Billy deferred being honest for a long moment, his gaze fixated on Joshua, who asked the obvious question: “Who’s George?”

“I’m George,” Billy said.

“I thought you were Billy.”

“George for clients, Billy for friends.”

“Why?”

“This business, Josh, is a bitch. Let me worry about all that. There is no I in team.”

“But there is am,” Joshua observed.

“What’s that?”

“There is am. As in I am. T-E-am. The subject is implied in the verb.”

If it hadn’t been for the Muzak molasses dripping from the speakers at the bar, they would’ve been sunk in uncomfortable silence.

“Joshie, I like you,” Billy/George said, his face clouding, “but you don’t even know that you don’t know what you’re talking about.”

It was clear there was no hope available here. The pitching practice was now over, it was time to return to the dugout.
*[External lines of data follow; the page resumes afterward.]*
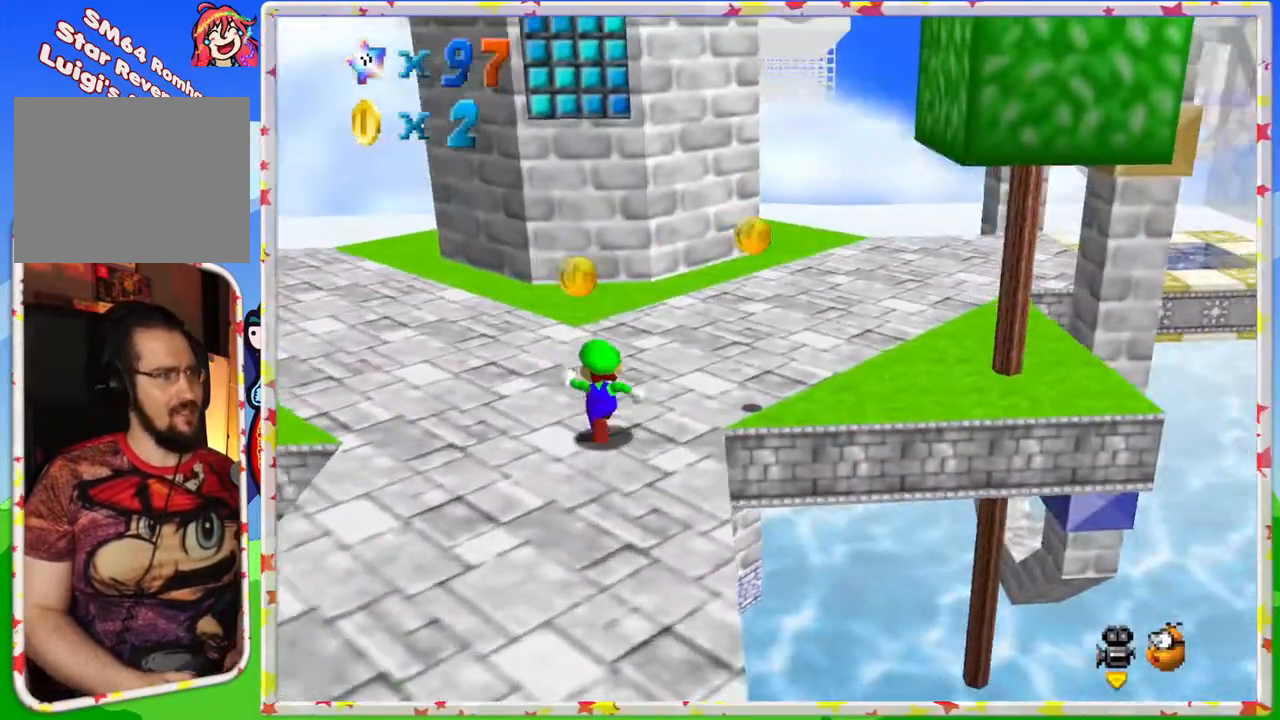
{"buttons": [], "left_stick": "right", "events": [[200, "left_stick", "right"]]}
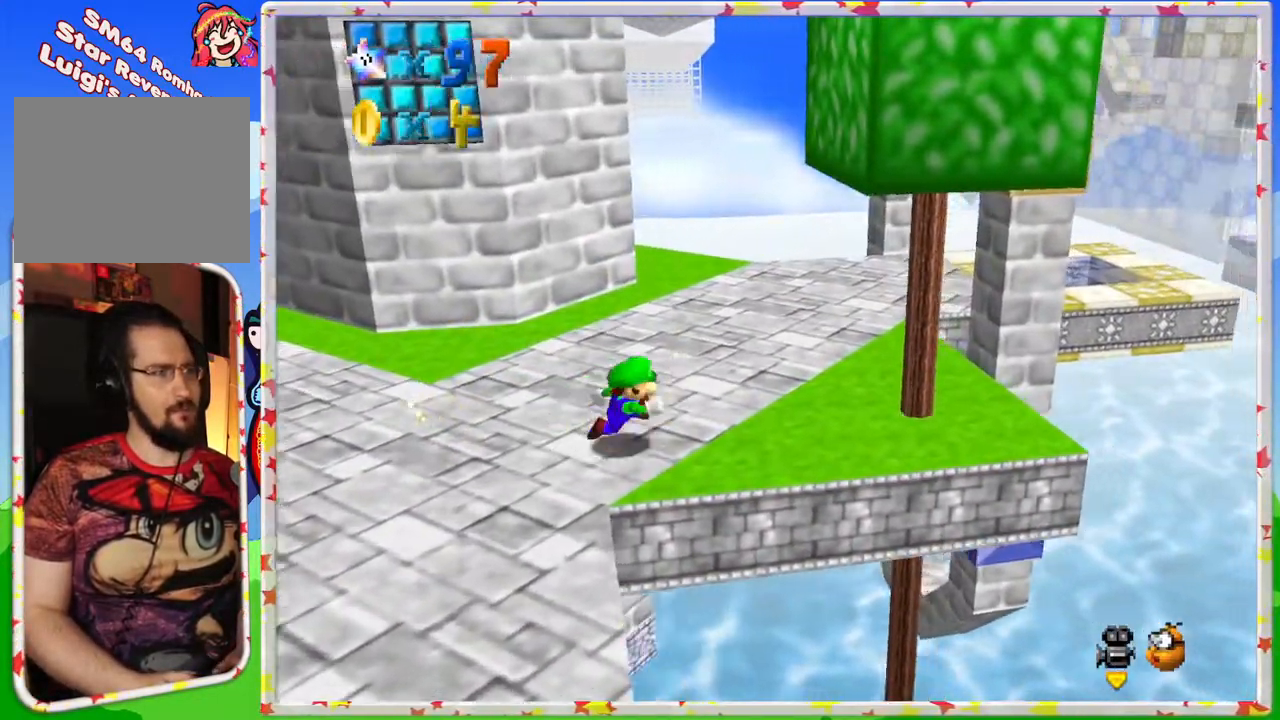
{"buttons": [], "left_stick": "up-left", "events": [[217, "left_stick", "up"], [267, "C_LEFT", "down"], [417, "C_LEFT", "up"], [483, "left_stick", "up-left"]]}
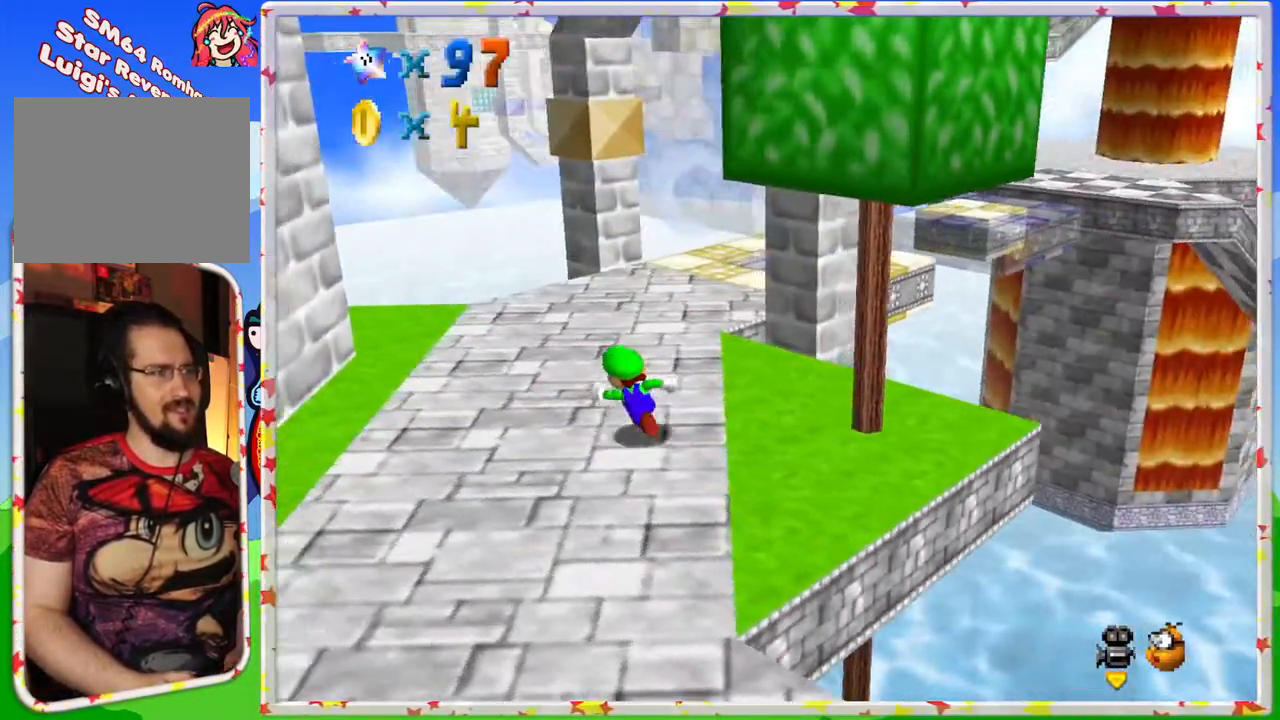
{"buttons": [], "left_stick": "up", "events": [[183, "C_LEFT", "down"], [333, "C_LEFT", "up"], [500, "left_stick", "up"]]}
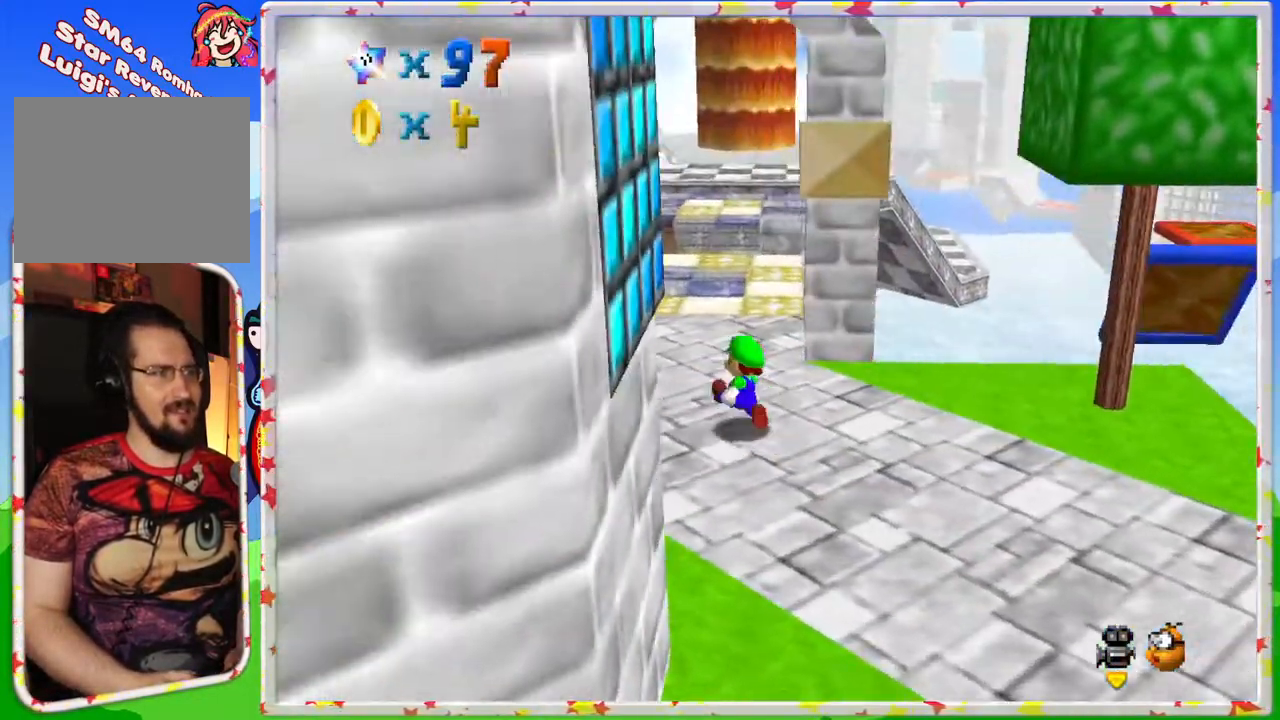
{"buttons": [], "left_stick": "up", "events": []}
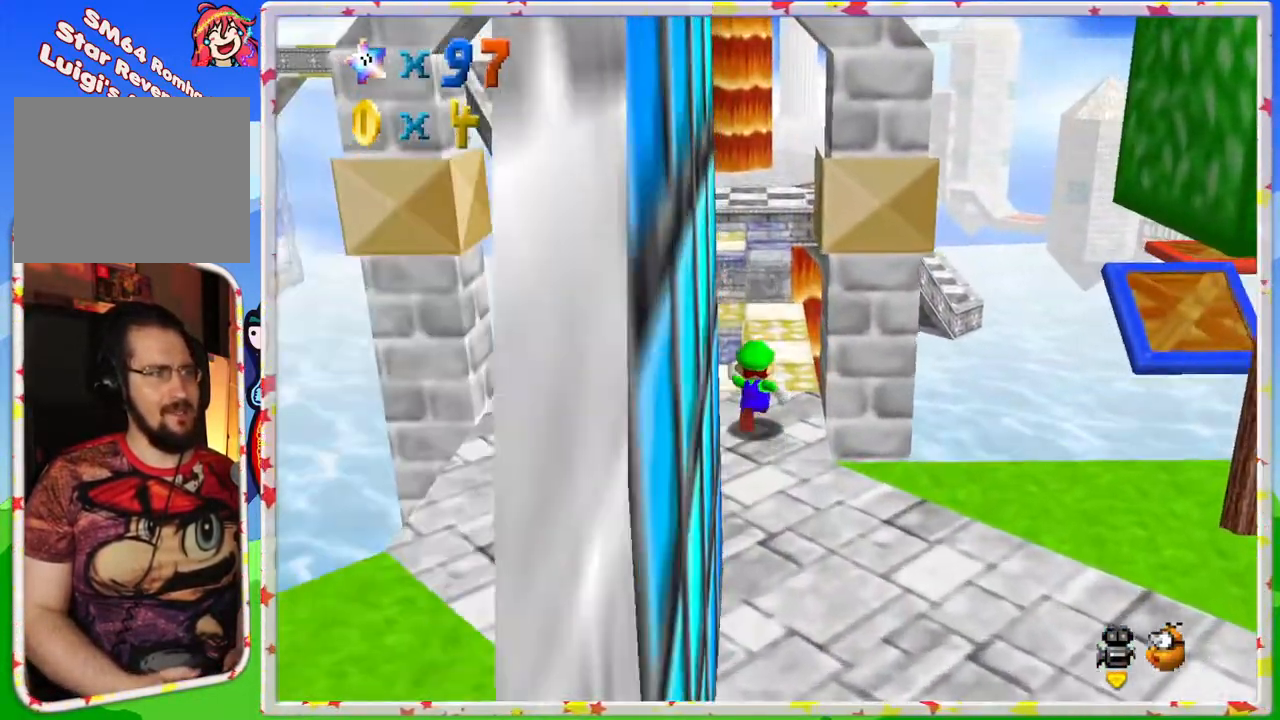
{"buttons": ["A", "Z"], "left_stick": "up-left", "events": [[83, "Z", "down"], [133, "A", "down"], [483, "left_stick", "up-left"]]}
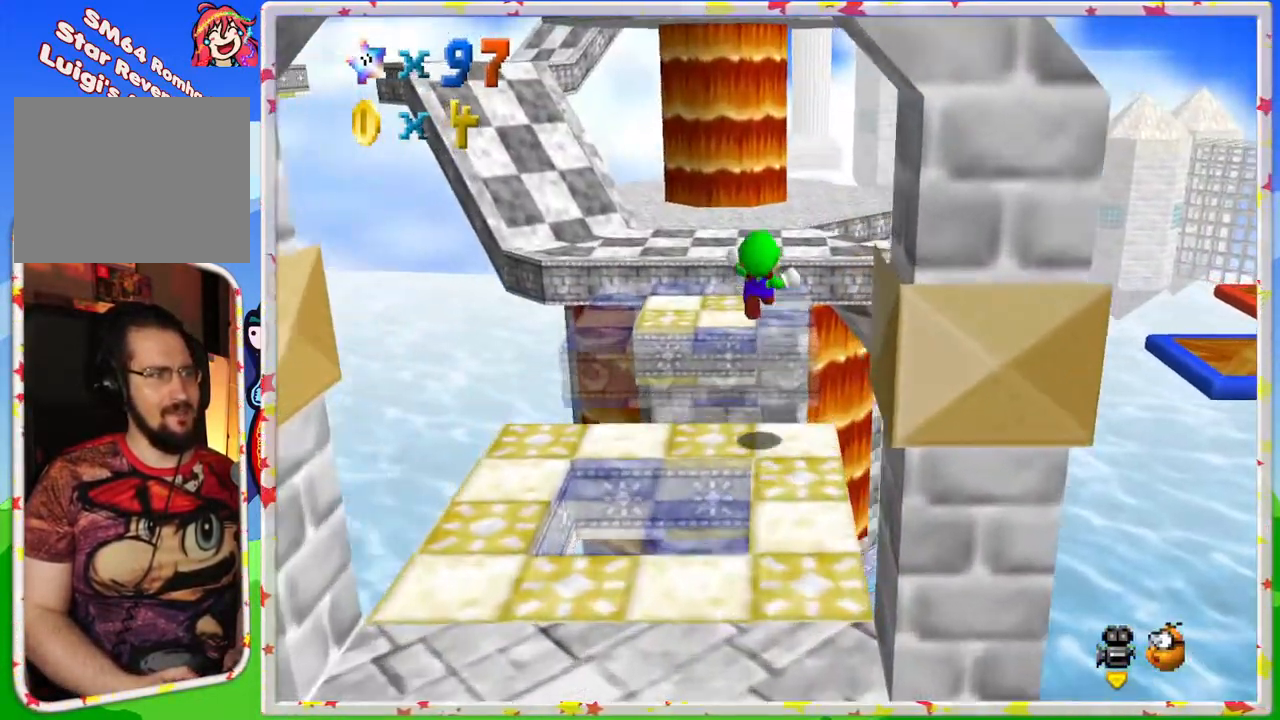
{"buttons": ["Z"], "left_stick": "down-left", "events": [[17, "A", "up"], [83, "left_stick", "left"], [500, "left_stick", "down-left"]]}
And for the first time, Joshua thought of himself as a man who knew something others didn’t: he knew Ana; he knew his father’s cancer; he knew the little man in the crawl space. What he knew about all that exactly he didn’t know, but he felt the weight of knowledge in his head and muscles; the door opened, and he was stepping in.

“I tell you what: this is obviously not gonna work out,” Billy/George said. “But I like you, and Graham is a buddy of mine, so I’ll give you some free advice. First, get yourself in the writers’ room, work your way up from there. They’re shooting shitloads of TV in Chicago now, because we’re far more real than LA. Send around some samples, after you clean them up first. There’s lot of passive in there, a lot of college-level wrylies. And a lot of expensive set pieces. You amateurs shoot the movie in your head. An extra shot of espresso and galaxies collide. But get your first job, then get another one, and then a worse one, and before you know it, you’ll be writing for Michael Bay.”